### Your objective
Identify, in the records below, every line where the string "https" appears, and copy each such line.

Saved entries
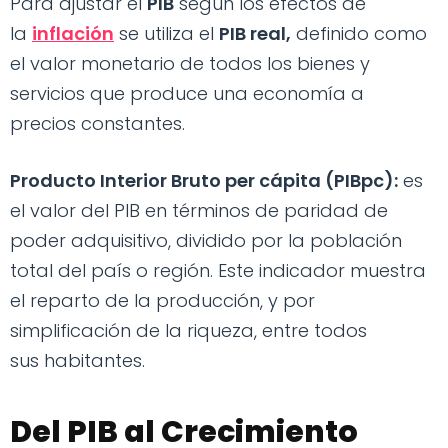
Para ajustar el
PIB
según los efectos de
la
inflación
se utiliza el
PIB real,
definido como
el valor monetario de todos los bienes y
servicios que produce una economía a
precios constantes.
Producto Interior Bruto per cápita (PIBpc):
es
el valor del PIB en términos de paridad de
poder adquisitivo, dividido por la población
total del país o región. Este indicador muestra
el reparto de la producción, y por
simplificación de la riqueza, entre todos
sus habitantes.
Del PIB al Crecimiento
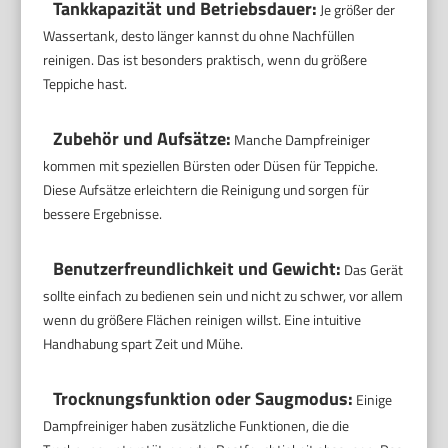
Tankkapazität und Betriebsdauer:
Je größer der
Wassertank, desto länger kannst du ohne Nachfüllen
reinigen. Das ist besonders praktisch, wenn du größere
Teppiche hast.
Zubehör und Aufsätze:
Manche Dampfreiniger
kommen mit speziellen Bürsten oder Düsen für Teppiche.
Diese Aufsätze erleichtern die Reinigung und sorgen für
bessere Ergebnisse.
Benutzerfreundlichkeit und Gewicht:
Das Gerät
sollte einfach zu bedienen sein und nicht zu schwer, vor allem
wenn du größere Flächen reinigen willst. Eine intuitive
Handhabung spart Zeit und Mühe.
Trocknungsfunktion oder Saugmodus:
Einige
Dampfreiniger haben zusätzliche Funktionen, die die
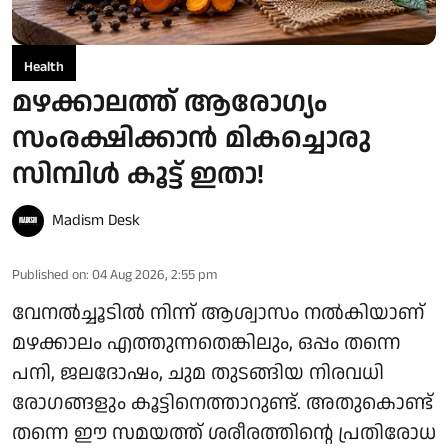
Health
മഴക്കാലത്ത് ആരോഗ്യം
സംരക്ഷിക്കാൻ മികച്ചൊരു
സിമ്പിൾ കൂട്ട് ഇതാ!
Madism Desk
Published on
:
04 Aug 2026, 2:55 pm
വേനൽച്ചൂടിൽ നിന്ന് ആശ്വാസം നൽകിയാണ്
മഴക്കാലം എത്തുന്നതെങ്കിലും, ഒപ്പം തന്നെ
പനി, ജലദോഷം, ചുമ തുടങ്ങിയ നിരവധി
രോഗങ്ങളും കൂട്ടിനെത്താറുണ്ട്. അതുകൊണ്ട്
തന്നെ ഈ സമയത്ത് ശരീരത്തിന്റെ പ്രതിരോധ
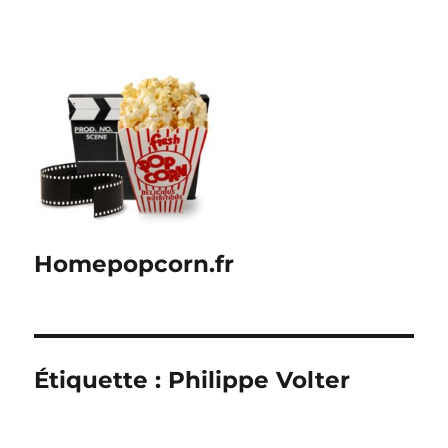
Homepopcorn.fr
Étiquette :
Philippe Volter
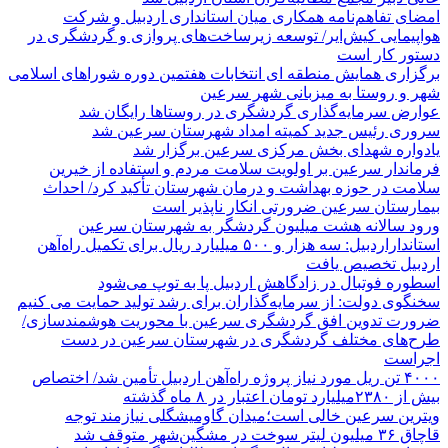
امضای تفاهم‌نامه همکاری میان استانداری اردبیل و شرکت
هواپیمایی کیش‌ایر/ توسعه زیرساخت‌های پروازی و گردشگری در
دستور کار است
برگزاری همایش منطقه ای انتخابات هفتمین دوره شوراهای اسلامی
شهر و روستا به میزبانی شهر سرعین
عوارض سرمایه‌گذاری گردشگری در روستاها رایگان شد
سروری رئیس جدید کمیته امداد شهرستان سرعین شد
یادواره شهدای بخش مرکزی سرعین برگزار شد
فرماندار سرعین بر اولویت سلامت مردم و استفاده از خیرین
سلامت در حوزه بهداشت و درمان شهرستان تأکید کرد/ احداث
بیمارستان سرعین ضرورتی انکار ناپذیر است
ورود سالانه هشت میلیون گردشگر به شهرستان سرعین
استانداراردبیل: سه هزار و ۵۰۰ میلیارد ریال برای تکمیل راه‌آهن
اردبیل تخصیص یافت
اسطوره فوتبال در زادگاهش اردبیل پا به توپ می‌شود
سخنگوی دولت: از سرمایه‌گذاران برای رشد تولید حمایت می کنیم
ضرورت تدوین افق گردشگری سرعین با محوریت هوشمندسازی/
طرح‌های مختلف گردشگری در شهرستان سرعین در دست
اجراست
۴۰۰۰ تن ریل مورد نیاز پروژه راه‌آهن اردبیل تأمین شد/ اختصاص
بیش از ۲۳۸۰میلیارد تومان اعتبار در ۸ ماه گذشته
ویترین سرعین خالی است؛میدان گاومیشگلی نیازمند توجه
قاچاق ۳۶ میلیون لیتر سوخت در مشگین‌شهر متوقف شد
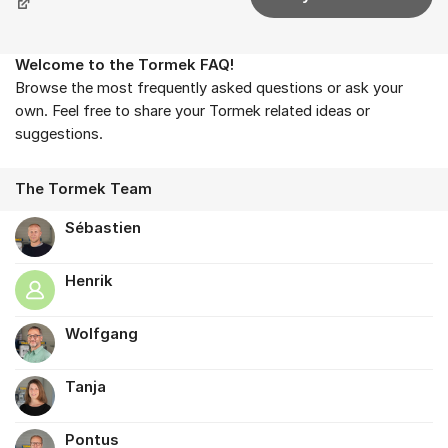
Welcome to the Tormek FAQ!
About the forum
Browse the most frequently asked questions or ask your
own. Feel free to share your Tormek related ideas or
suggestions.
The Tormek Team
Sébastien
Henrik
Wolfgang
Tanja
Pontus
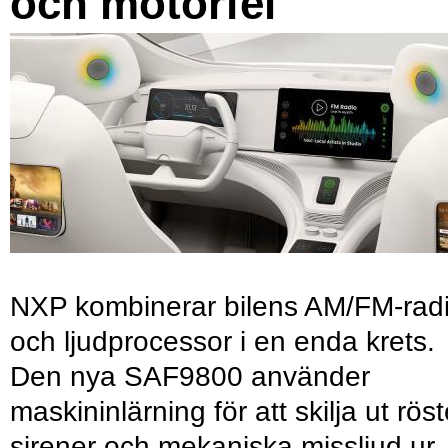
och motorfel
NXP kombinerar bilens AM/FM-rad
och ljudprocessor i en enda krets.
Den nya SAF9800 använder
maskininlärning för att skilja ut röst
sirener och mekaniska missljud ur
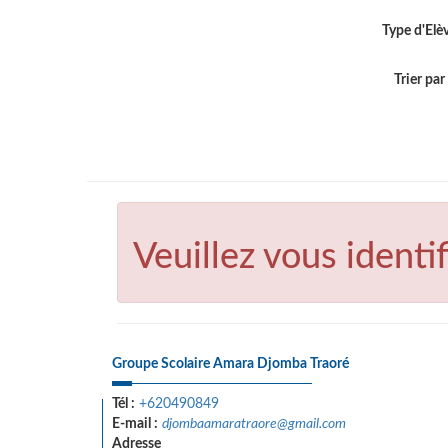
Type d'Elè
Trier par .
Veuillez vous identif
Groupe Scolaire Amara Djomba Traoré
Tél :
+620490849
E-mail :
djombaamaratraore@gmail.com
Adresse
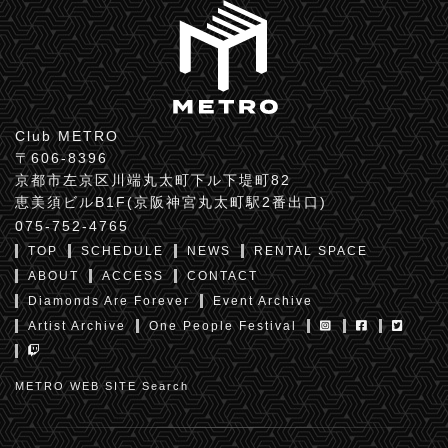
Club METRO
〒606-8396
京都市左京区川端丸太町下ル下堤町82
恵美須ビルB1F(京阪神宮丸太町駅2番出口)
075-752-4765
TOP
SCHEDULE
NEWS
RENTAL SPACE
ABOUT
ACCESS
CONTACT
Diamonds Are Forever
Event Archive
Artist Archive
One People Festival
METRO WEB SITE Search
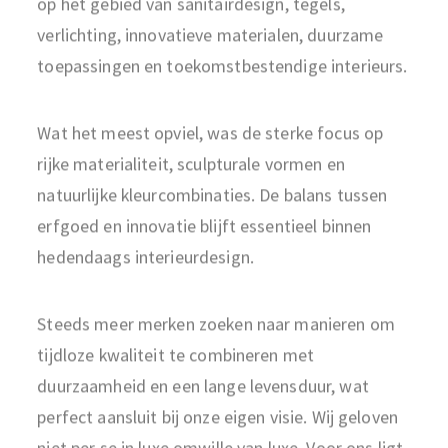
verlichting, innovatieve materialen, duurzame
toepassingen en toekomstbestendige interieurs.
Wat het meest opviel, was de sterke focus op
rijke materialiteit, sculpturale vormen en
natuurlijke kleurcombinaties. De balans tussen
erfgoed en innovatie blijft essentieel binnen
hedendaags interieurdesign.
Steeds meer merken zoeken naar manieren om
tijdloze kwaliteit te combineren met
duurzaamheid en een lange levensduur, wat
perfect aansluit bij onze eigen visie. Wij geloven
niet per se in luxe omwille van luxe. Voor ons ligt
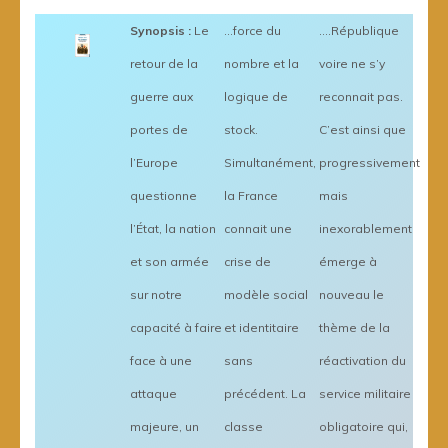
Synopsis :
Le
…force du
….République
retour de la
nombre et la
voire ne s’y
guerre aux
logique de
reconnait pas.
portes de
stock.
C’est ainsi que
l’Europe
Simultanément,
progressivement
questionne
la France
mais
l’État, la nation
connait une
inexorablement
et son armée
crise de
émerge à
sur notre
modèle social
nouveau le
capacité à faire
et identitaire
thème de la
face à une
sans
réactivation du
attaque
précédent. La
service militaire
majeure, un
classe
obligatoire qui,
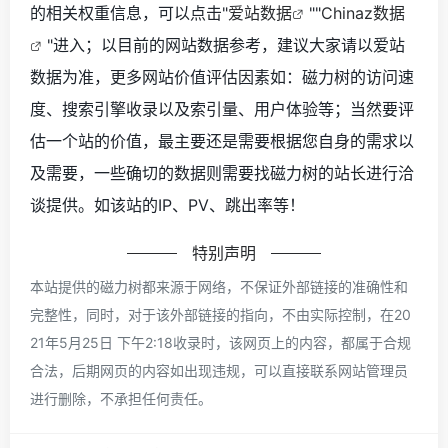
的相关权重信息，可以点击"
爱站数据
""
Chinaz数据
"进入；以目前的网站数据参考，建议大家请以爱站
数据为准，更多网站价值评估因素如：磁力树的访问速
度、搜索引擎收录以及索引量、用户体验等；当然要评
估一个站的价值，最主要还是需要根据您自身的需求以
及需要，一些确切的数据则需要找磁力树的站长进行洽
谈提供。如该站的IP、PV、跳出率等！
特别声明
本站提供的磁力树都来源于网络，不保证外部链接的准确性和
完整性，同时，对于该外部链接的指向，不由实际控制，在20
21年5月25日 下午2:18收录时，该网页上的内容，都属于合规
合法，后期网页的内容如出现违规，可以直接联系网站管理员
进行删除，不承担任何责任。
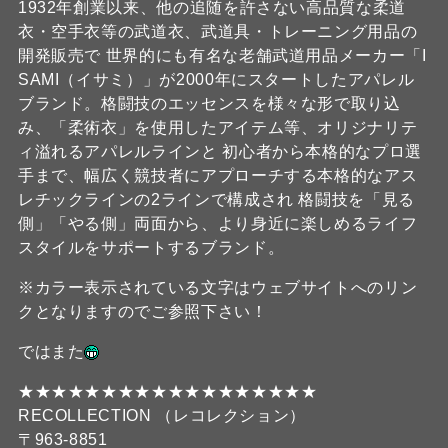
1932年創業以来、他の追随を許さない高品質な柔道
衣・空手衣等の武道衣、武道具・トレーニング用品の
開発販売で 世界的にも有名な老舗武道用品メーカー「I
SAMI（イサミ）」が2000年にスタートしたアパレル
ブランド。格闘技のエッセンスを様々な形で取り込
み、「柔術衣」を使用したアイテム等、オリジナリテ
ィ溢れるアパレルラインと 初心者から本格的なプロ選
手まで、幅広く競技者にアプローチする本格的なアス
レチックラインの2ラインで構成され 格闘技を「見る
側」「やる側」両面から、より身近に楽しめるライフ
スタイルをサポートするブランド。
※カラー表示されている文字はウェブサイトへのリン
クとなりますのでご参照下さい！
ではまた
★★★★★★★★★★★★★★★★★★
RECOLLECTION （レコレクション）
〒963-8851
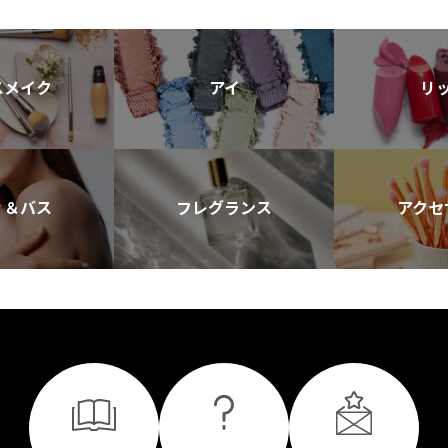
スメイク
アイ
リ
ィ＆バス
フレグランス
アクセ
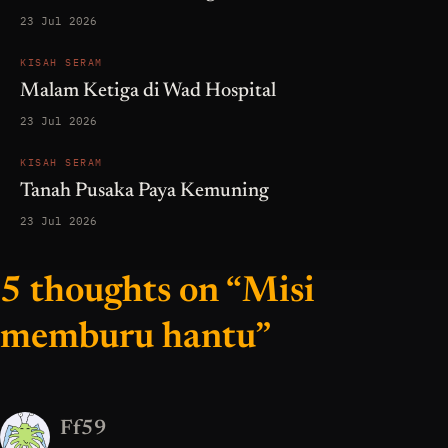
23 Jul 2026
KISAH SERAM
Malam Ketiga di Wad Hospital
23 Jul 2026
KISAH SERAM
Tanah Pusaka Paya Kemuning
23 Jul 2026
5 thoughts on “Misi
memburu hantu”
Ff59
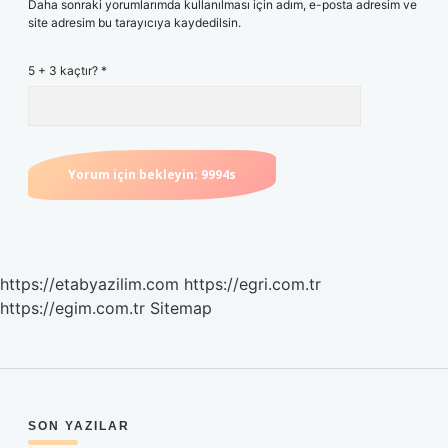
Daha sonraki yorumlarımda kullanılması için adım, e-posta adresim ve
site adresim bu tarayıcıya kaydedilsin.
5 + 3 kaçtır?
*
https://etabyazilim.com
https://egri.com.tr
https://egim.com.tr
Sitemap
SIDEBAR
SON YAZILAR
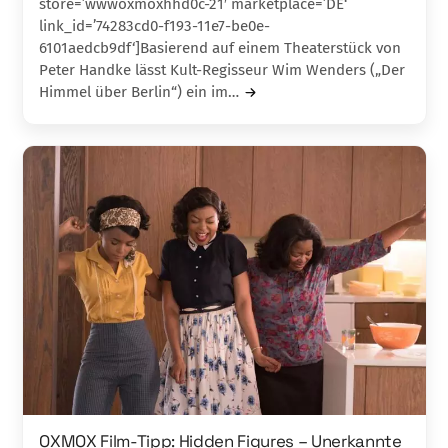
store=’wwwoxmoxhhd0c-21′ marketplace=’DE‘
link_id=’74283cd0-f193-11e7-be0e-
6101aedcb9df‘]Basierend auf einem Theaterstück von
Peter Hand­ke lässt Kult-Regisseur Wim Wenders („Der
Him­mel über Berlin“) ein im…
OXMOX Film-Tipp: Hidden Figures – Unerkannte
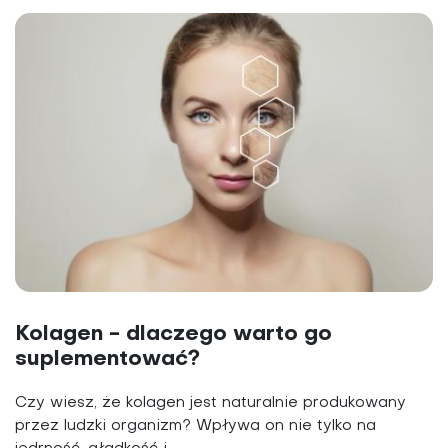
Kolagen - dlaczego warto go
suplementować?
Czy wiesz, że kolagen jest naturalnie produkowany
przez ludzki organizm? Wpływa on nie tylko na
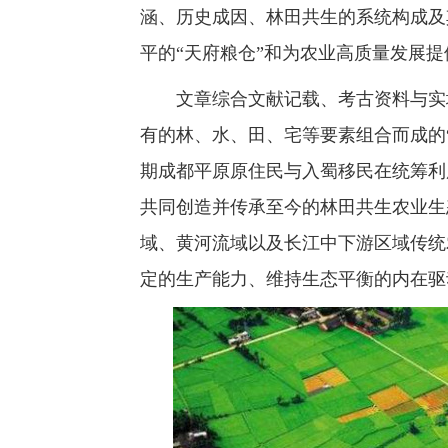
涵、历史成因、林田共生的系统构成及
平的“天府粮仓”和为农业高质量发展
文章综合文献记载、考古资料与实
有的林、水、田、宅等要素组合而成的
期成都平原原住民与入蜀移民在统筹利
共同创造并传承至今的林田共生农业生
域、黄河流域以及长江中下游区域传统
定的生产能力、维持生态平衡的内在驱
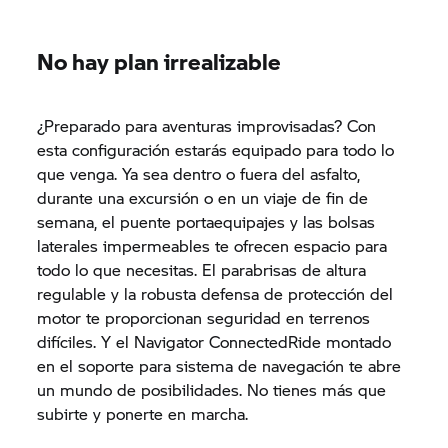
No hay plan irrealizable
¿Preparado para aventuras improvisadas? Con
esta configuración estarás equipado para todo lo
que venga. Ya sea dentro o fuera del asfalto,
durante una excursión o en un viaje de fin de
semana, el puente portaequipajes y las bolsas
laterales impermeables te ofrecen espacio para
todo lo que necesitas. El parabrisas de altura
regulable y la robusta defensa de protección del
motor te proporcionan seguridad en terrenos
difíciles. Y el Navigator ConnectedRide montado
en el soporte para sistema de navegación te abre
un mundo de posibilidades. No tienes más que
subirte y ponerte en marcha.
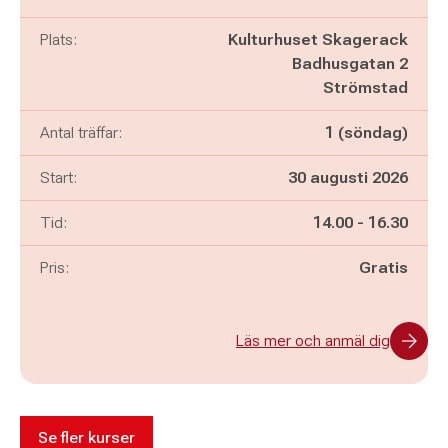
Plats:
Kulturhuset Skagerack
Badhusgatan 2
Strömstad
Antal träffar:
1 (söndag)
Start:
30 augusti 2026
Pågår mellan
och
Tid:
14.00
-
16.30
Pris:
Gratis
Läs mer och anmäl dig
Se fler kurser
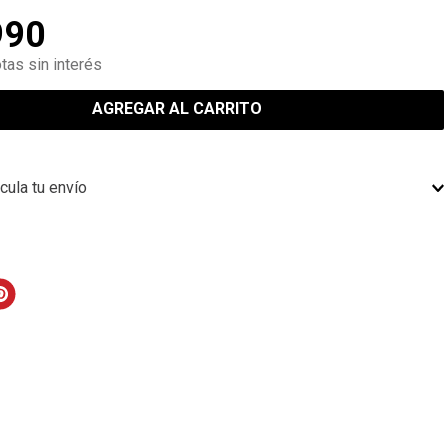
990
tas sin interés
AGREGAR AL CARRITO
cula tu envío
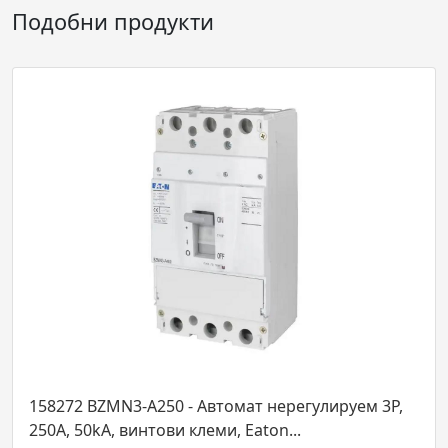
Подобни продукти
158272 BZMN3-A250 - Автомат нерегулируем 3P,
250А, 50kA, винтови клеми, Eaton...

### Output of the exercise
https://etabyazilim.com
https://egri.com.tr
https://egim.com.tr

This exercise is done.